I felt, however, that there were also some limitations associated with taking a narrative approach to my research topic. Narrative researchers often take a very detailed line by line approach to analysing data, poring over the discursive significance of every word used (Fraser, 2004). In this way, narrative analysis can be seen as part of the broader linguistic tradition which “treats text as an object of analysis itself” as opposed to a more traditional qualitative approach “which treats text as a window into human experience” (Ryan & Bernard, 2003:259). I thought that the former approach was likely to be a little
unfair to the participants within this study, whose choice of vocabulary was on some levels shaped not only by their intentions/emotions/experiences, but by the fact that English is their second language. Thus, while I have attempted to incorporate some of the conventions of narrative research - particularly the need to pay attention to the ways that the interviewer’s communication style can act as a “facilitating catalyst” to story- making within an interview (Hollway & Jefferson, 2000:36) - I have also chosen to stick with some of the conventions of a broader ‘thematic’ rather than ‘discursive’ approach to interviewing and data analysis.
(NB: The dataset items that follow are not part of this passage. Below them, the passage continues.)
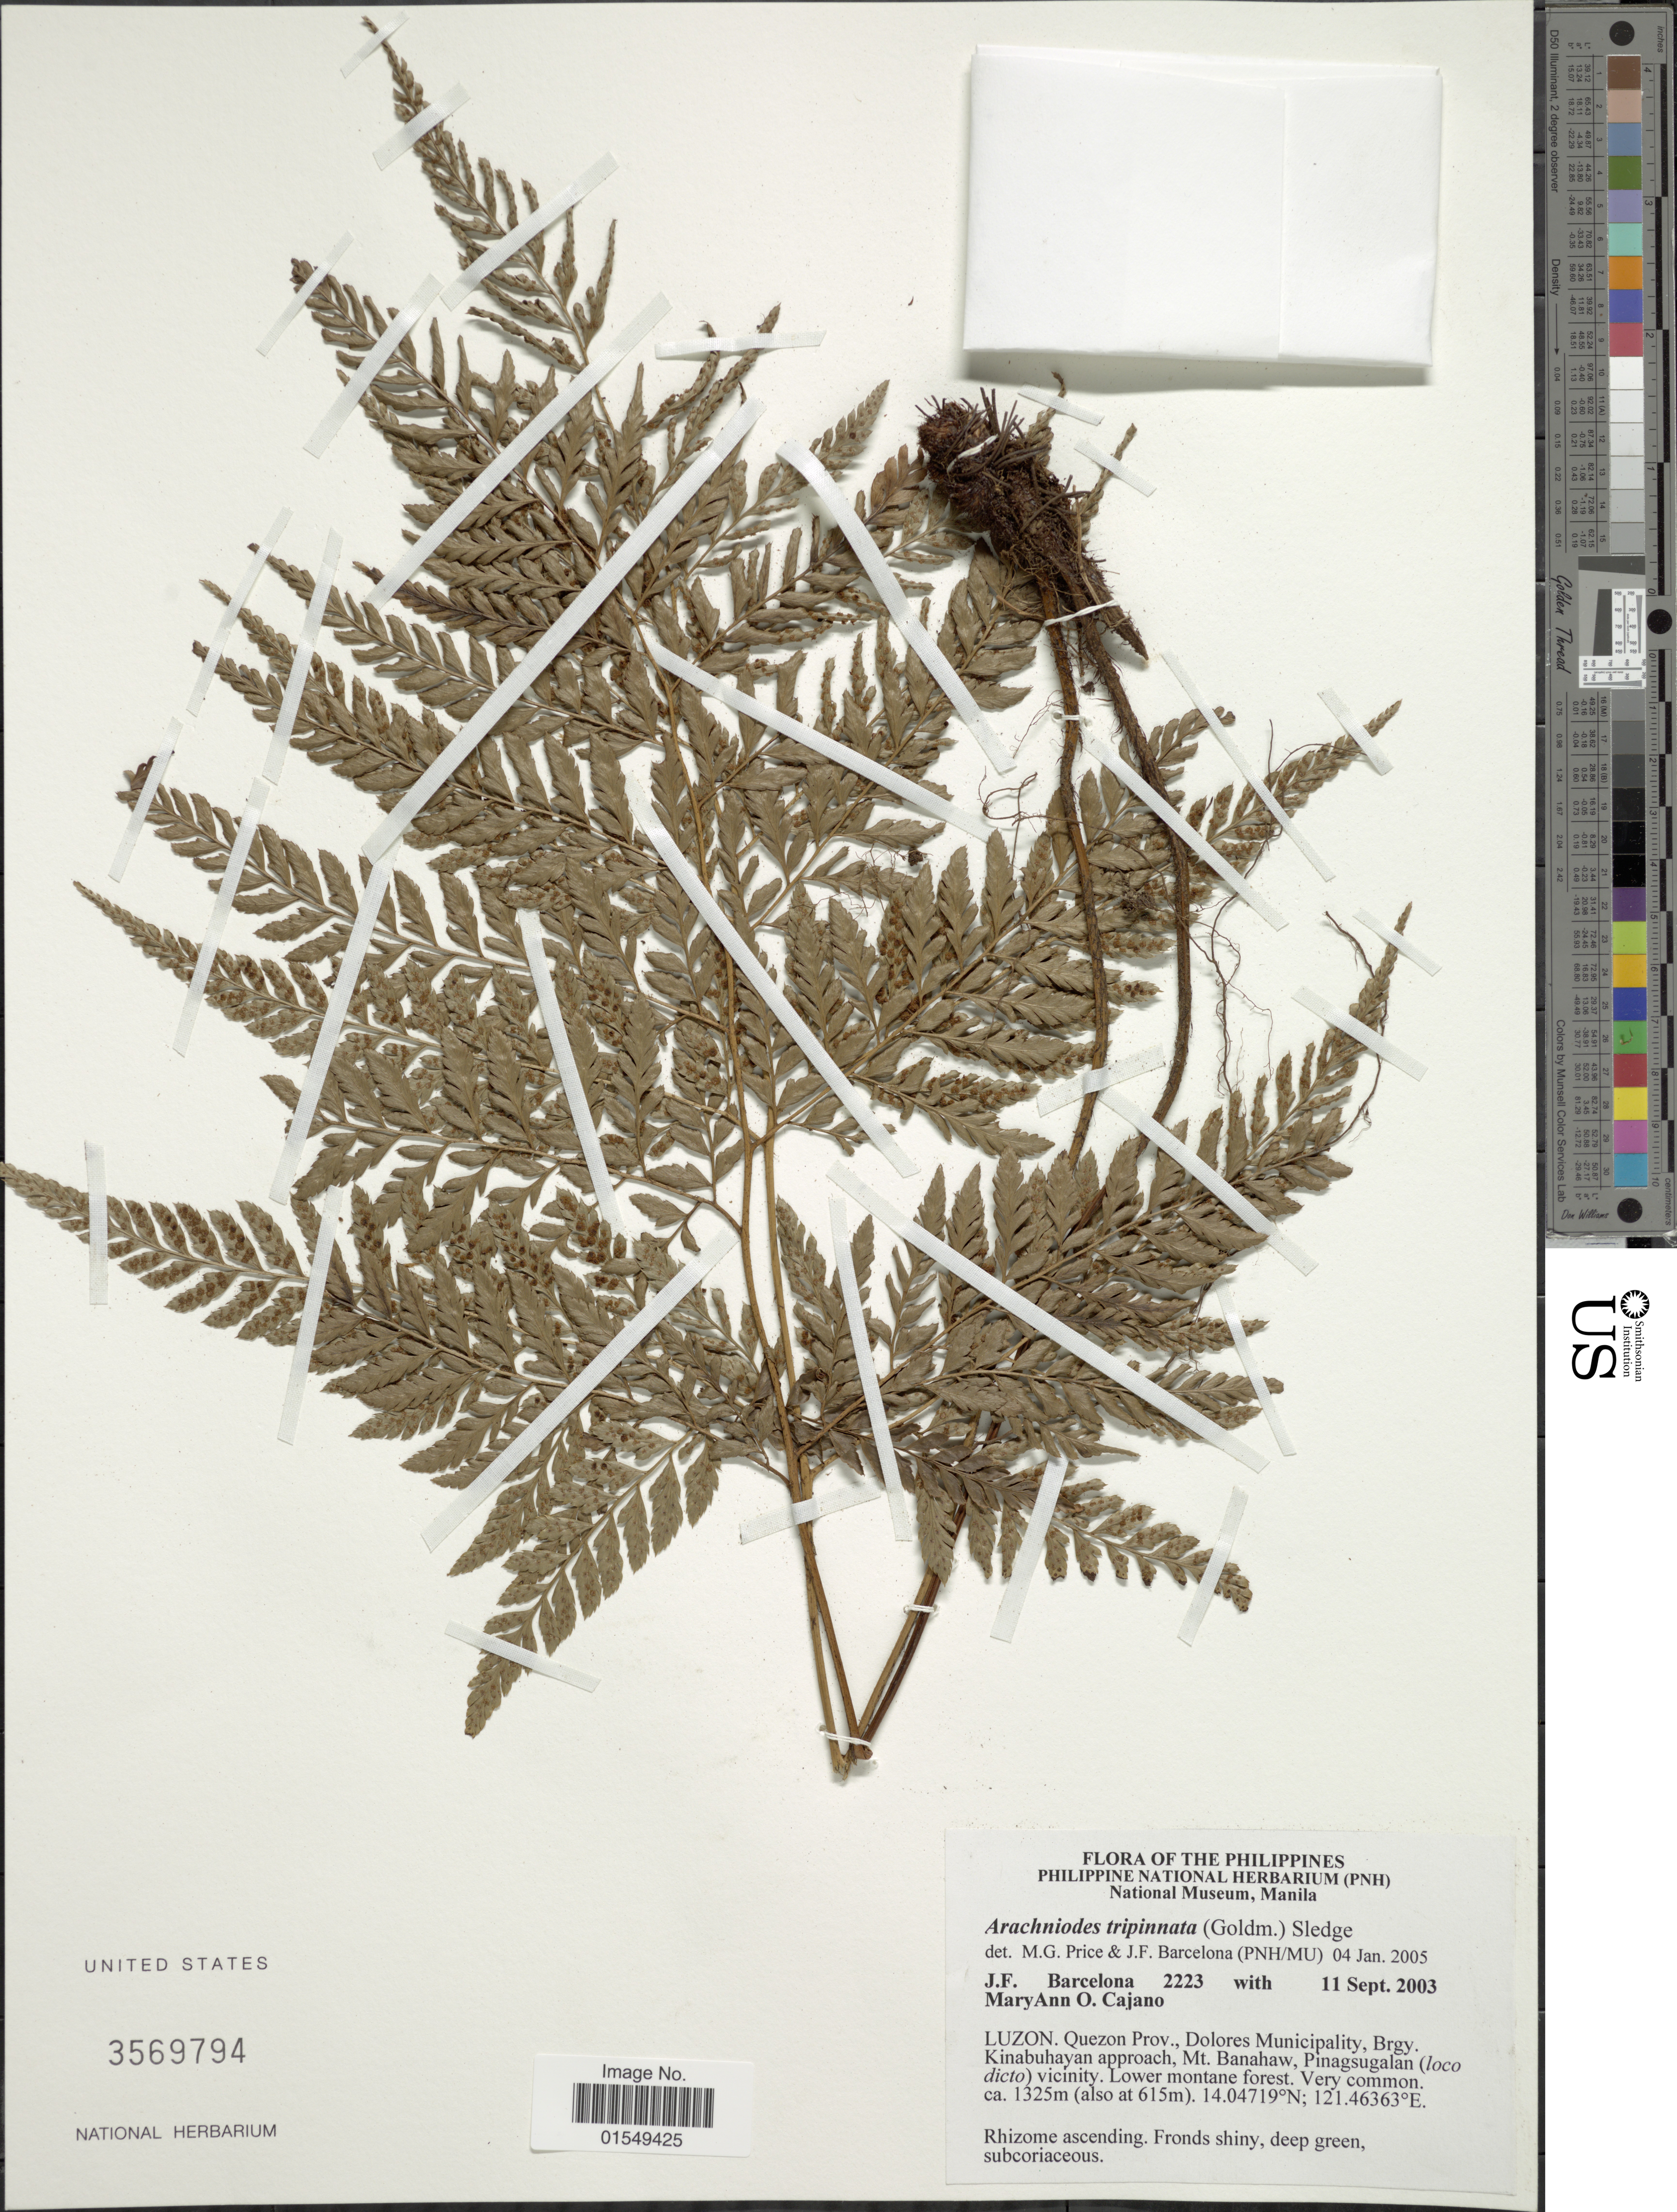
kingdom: Plantae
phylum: Tracheophyta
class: Polypodiopsida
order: Polypodiales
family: Dryopteridaceae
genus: Arachniodes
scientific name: Arachniodes tripinnata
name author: (Goldm.) Sledge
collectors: J. F. Barcelona & M. Cajano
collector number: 2223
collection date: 2003-09-11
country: Philippines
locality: Luzon. Quezon Prov., Dolores Municipality, Brgy. Kinabuhayan approach, Mt. Banahaw, Pinagsugalan (loco dicto) vicinity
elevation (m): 615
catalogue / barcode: US 3569794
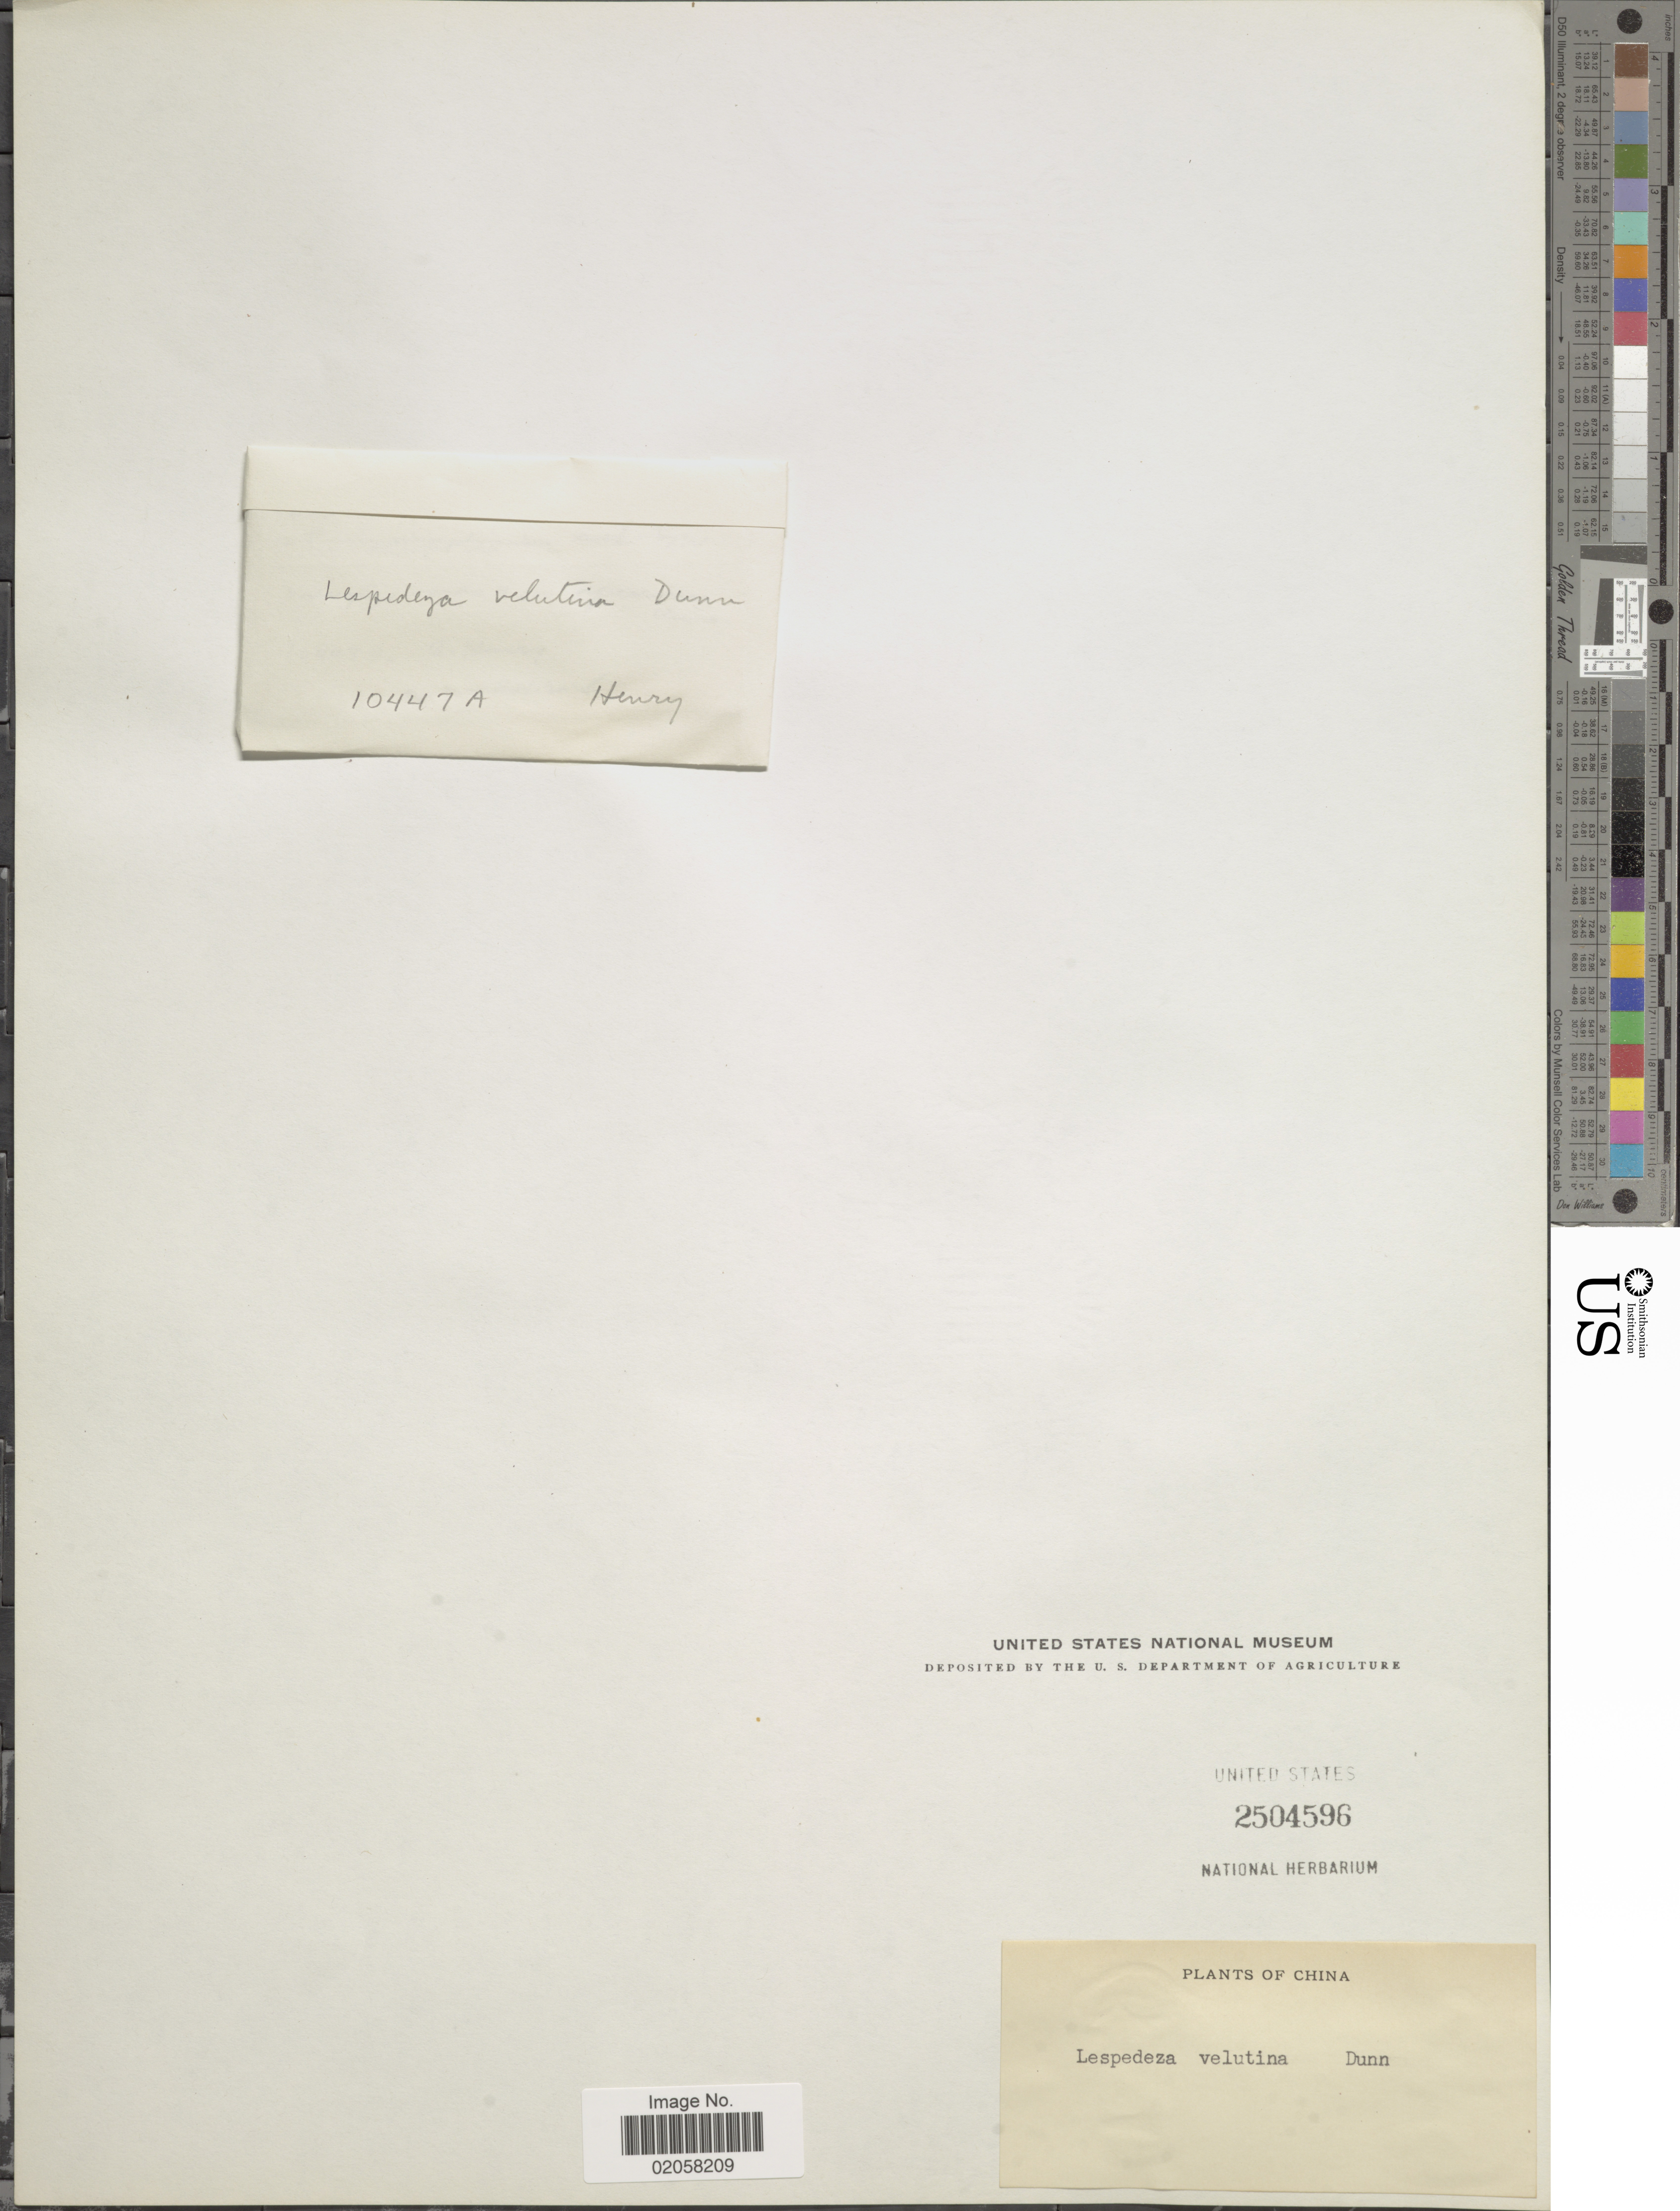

Thus, I not only sought to elicit stories, but I also asked some direct questions about participants ‘perceptions’ of certain aspects of their experience, where they had not covered these issues in their narratives. In particular, I sought reflection on the ‘impact’ of the experience on several key areas of their lives, including on their view of self, relationships, and work life. I also asked participants to comment on what they saw as the broader impact of these types of scholarships on women’s lives, and on ‘development’. In practice, because the New Zealand participants were in the midst of their study experience (although they had all previously studied abroad, and thus, experienced ‘return’), their responses tended to focus more on ‘study life’ than the other participants. Because these participants had also all had more than one scholarship experience, they were also more likely to talk in broader terms about the impact of overseas education on their life choices/outlook, rather than providing specific examples of outcomes associated with one scholarship experience, in particular.
The interviews were informal and ‘dialogical’. The choice to use a conversational interview style is in keeping with the feminist aversion to ‘mining’ participants, in favour of a more egalitarian commitment to knowledge exchange and mutual vulnerability in an interview setting (Cook, 1993; Lather, 1988, 1991, 1992; Oakley, 1981). As Tierney (2003) argues, it is only when we are willing to share our own stories that we are able to break down the power differential between ourselves and our participants that inhibits their willingness to share important stories about their lives. In taking this risk, he suggests, our “vulnerability is not a position of weakness, but one from which to attempt change and social fellowship” (Tierney, 2003:315).